ARBEITSANWEISUNG A
Erläutern Sie anhand des Textauszugs über die fehlende Routerverbindung in ein bis drei Sätzen, warum Primeless die Ursache beim eigenen PC vermutet.
ARBEITSANWEISUNG B
Prüfen Sie, ob die folgenden Aussagen mit dem Textauszug über die fehlende Routerverbindung übereinstimmen. Antworten Sie jeweils mit Ja oder Nein und zitieren Sie die entscheidenden Worte wörtlich: (i) Im ersten Beitrag heißt es, die IP-Adresse müsse über 100 liegen. (ii) Primeless hat die Einstellungen manuell so eingegeben, wie Malkolm es beschrieben hat. (iii) Redrudi hatte das Problem zuletzt mit einem Desktop-PC.
ARBEITSANWEISUNG C
Führen Sie den Textauszug über die fehlende Routerverbindung im Anschluss an den letzten gezeigten Satz fort.

GEZEIGTER TEXTAUSZUG
◆ ◆ ◆ ◆ ◆ ◆ ◆

Genau,das ist der Standardgateway.Muß nicht über 100 sein aber die Box gibt ja erstmal von 20 aufwärts die IP`s raus und da kann es manchmal dazu kommen das es sich irgendwo beißt.


----------



## Primeless (27. April 2016)

Und was genau kann der Grund dafür sein, dass mein PC (oder die Powerline mit der ich das WLAN am PC imitiere) den Router nicht finden kann und somit keine Verbindung möglich ist?
Wie schon oben beschrieben, Treiber etc habe ich alles versucht. Manuell alles eingegeben wie "Malkolm" es geschrieben hat. Es muss an meinem PC liegen. Die Powerlines funktionieren an zwei verschiedenen Laptops im Haus.
Gibt es eine Möglichkeit den Router (die Fritzbox) so zu gestalten, dass sie mich als PC "reinlässt"? Es tut mir leid dass ich mich oft wiederhole, aber ich brauche Hilfe


----------



## Redrudi (27. April 2016)

Ich denke mal das hat mit deinem Netzwerk Typ am PC etwas zu tun.Was hast du denn für ein Windows drauf? Mit netzwerktyp meine ich öffentlich,privat oder Arbeitsplatz.Hatte ich letzt mit einem Notebook.Neue Box von O2 bekommen und keine Verbindung über Wlan mehr herstellen können,immer nicht identifiziertes Netzwerk.

◆ ◆ ◆ ◆ ◆ ◆ ◆

ERFASSTE DATEN
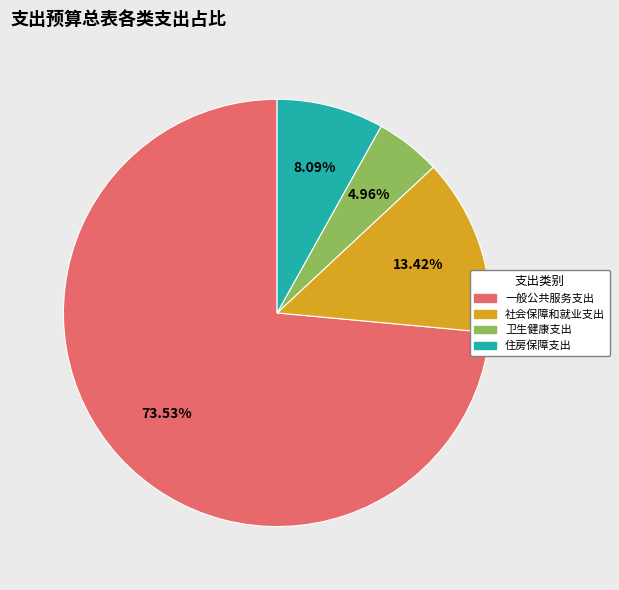

To the nearest percent, what percentage of the pie is 一般公共服务支出?

74%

◆ ◆ ◆ ◆ ◆ ◆ ◆

LÖSUNG A
Primeless vermutet die Ursache beim PC, weil die Powerlines an zwei verschiedenen Laptops im Haus funktionieren. Treiber und die manuelle Eingabe der Einstellungen wurden bereits erfolglos versucht.

LÖSUNG B
(i) Nein: „Muß nicht über 100 sein“
(ii) Ja: „Manuell alles eingegeben wie "Malkolm" es geschrieben hat.“
(iii) Nein: „Hatte ich letzt mit einem Notebook.“

LÖSUNG C
Ich vermute mal das hier  im Registry Editor hand angelegt werden muß.Schau mal hier Netzwerkprofile in Windows 8 loschen | Borns IT- und Windows-Blog


----------



## Primeless (27. April 2016)

Ich habe Windows 7 Home Premium drauf. Der Netzwerktyp ist automatisch ein öffentliches Netzwerk. Kann es auch nicht umstellen.
Habe die Netzwerkliste leicht löschen können bei Windows 7. Jedoch keinerlei Änderung.


----------



## Redrudi (27. April 2016)

Dann könntest du das Windows 7: Netzwerkstandort erzwingen | Borns IT- und Windows-Blog noch probieren.


----------



## Deep Thought (27. April 2016)

Ich stelle mal ein paar konkrete Fragen zur Fehlersuche:

Welche IP hat die Fritzbox?
Was ist am PC als IP, Subnetz und Standardgateway eingestellt?

Öffne eine Eingabeaufforderung und gib "ping [ip der Fritzbox]" ein. Klappt der Ping?


----------



## Primeless (28. April 2016)

Redrudi schrieb:


> Dann könntest du das Windows 7: Netzwerkstandort erzwingen | Borns IT- und Windows-Blog noch probieren.



Danke. Werde ich versuchen wenn ich von der Arbeit nach Hause komme.


----------



## Primeless (28. April 2016)

Deep Thought schrieb:


> Ich stelle mal ein paar konkrete Fragen zur Fehlersuche:
> 
> Welche IP hat die Fritzbox?
> Was ist am PC als IP, Subnetz und Standardgateway eingestellt?
> ...



Also in der Benutzeroberfläche unter IPv4 steht die IP:   84.160.223.213  
Das verwundert mich jetzt sehr  weil ja sonst immer die Rede von 192.XXX war.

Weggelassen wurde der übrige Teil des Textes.